At The Cottages, now that summer was on its way, Jean might have been forgiven for feeling smug, since her new potatoes and cabbages, and other vegetables, were all doing so well. But what might have been a cause for celebration was cancelled out by the misery of the Mugglet
on children put into her care, their homesickness, and their inability to adjust to country life. On top of that the Hall, serving as a temporary hospital for the wounded British Army returning from Dunkirk, was a vivid reminder that the lull that had fallen after the outbreak of war was now formally over, and the gloves were well and truly off.
‘I don’t know what to say or do to cheer my lot up,’ Jean confided to Freddie, when she dropped in for a late-night cup of tea.
‘Oh, don’t worry, the Lindsay brothers are the same, they hate everything, but everything. The food, the village, all of it. They constantly complain that there is nothing to do, and we have to pretend that our carrots have come out of a tin. They thought eggs came out of a shop, and when I showed them that hens laid them, and where they came from, they were so disgusted they refused to touch one ever again. Not that you can blame them, when you come to think of it!’
They both laughed.
‘I haven’t heard from Joe at all, not since he went back,’ Jean suddenly confided.

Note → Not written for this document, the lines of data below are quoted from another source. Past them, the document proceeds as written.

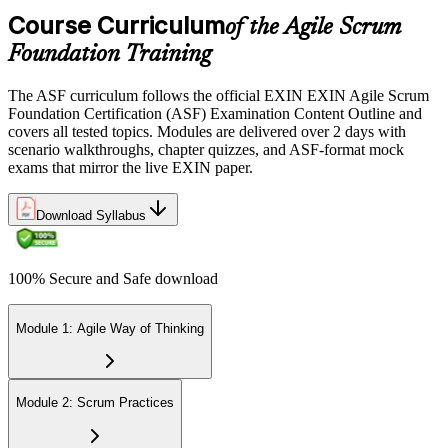
the EXIN candidate portal , EXIN online proctored from your home
Course Curriculum
or office in Macedonia, or at an approved EXIN test center.
of the Agile Scrum
Foundation Training
Step 5
The ASF curriculum follows the official EXIN EXIN Agile Scrum
Sit the 40-Question ASF Exam
Foundation Certification (ASF) Examination Content Outline and
covers all tested topics. Modules are delivered over 2 days with
scenario walkthroughs, chapter quizzes, and ASF-format mock
exams that mirror the live EXIN paper.
Sit the 40-question, 90-minute exam. Passing requires 65% (26 out
of 40 correct). The exam is closed book and covers Scrum roles,
events, artifacts, values, and the agile way of thinking.
Download Syllabus
Step 6
100% Secure and Safe download
Earn the ASF Credential
Module 1: Agile Way of Thinking
On passing, EXIN issues your ASF digital badge and certificate
through the EXIN candidate portal. The credential is valid for life
Module 2: Scrum Practices
with no renewal or PDU requirements. You can progress to EXIN
Agile Scrum Master (ASM) or Agile Scrum Product Owner
(ASPO) at your own pace.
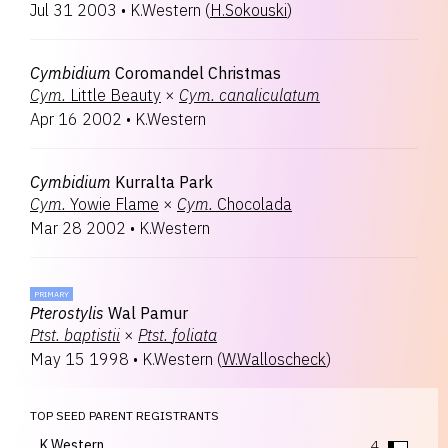
Jul 31 2003
•
K.Western
(
H.Sokouski
)
Cymbidium
Coromandel Christmas
Cym.
Little Beauty
×
Cym.
canaliculatum
Apr 16 2002
•
K.Western
Cymbidium
Kurralta Park
Cym.
Yowie Flame
×
Cym.
Chocolada
Mar 28 2002
•
K.Western
PRIMARY
Pterostylis
Wal Pamur
Ptst.
baptistii
×
Ptst.
foliata
May 15 1998
•
K.Western
(
W.Walloscheck
)
TOP SEED PARENT REGISTRANTS
K.Western
4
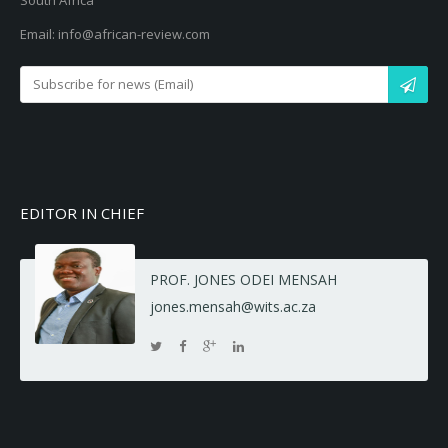
South Africa
Email: info@african-review.com
EDITOR IN CHIEF
PROF. JONES ODEI MENSAH
jones.mensah@wits.ac.za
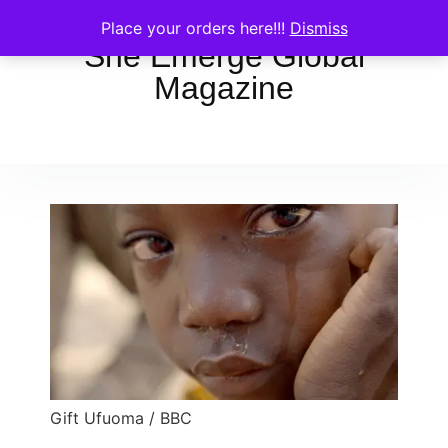
Place your orders here!!!
Dismiss
She Emerge Global
Magazine
Gift Ufuoma / BBC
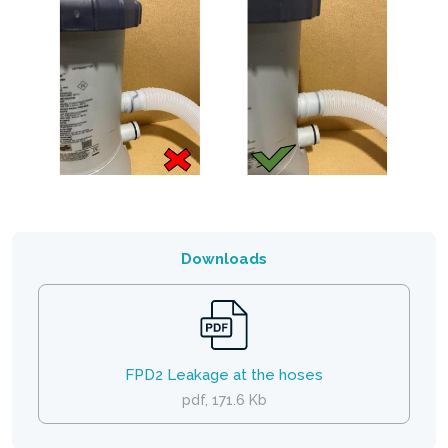
Downloads
FPD2 Leakage at the hoses
pdf, 171.6 Kb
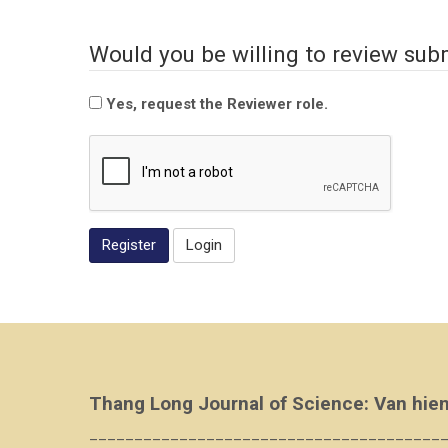
Would you be willing to review subm
Yes, request the Reviewer role.
Register
Login
Thang Long Journal of Science: Van hien
_______________________________________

Freddie, who had found out about Joe from the usual village gossip, looked sympathetic, although she couldn’t imagine taking the time to fall in love just as a war broke out, or anything else, really – she just couldn’t. She wanted to mend people, not marry them.
‘I expect he’s training so hard he doesn’t have time to pick up a pen.’
‘Oh, I know, and I have nothing at all to do, and yet I find time to write, in between throwing myself into the fields at five in the morning, and looking after that lot upstairs.’ She jerked her head up towards the ceiling, indicating her clutch of evacuees. ‘Mind you, I have had a bit of a vee for victory with Miss Maude Beresford. I did not ask, but she has offered to put up some land girls to help with the farm work. Really very decent of her considering how much she has disapproved of my growing potatoes and cabbages in her fields.’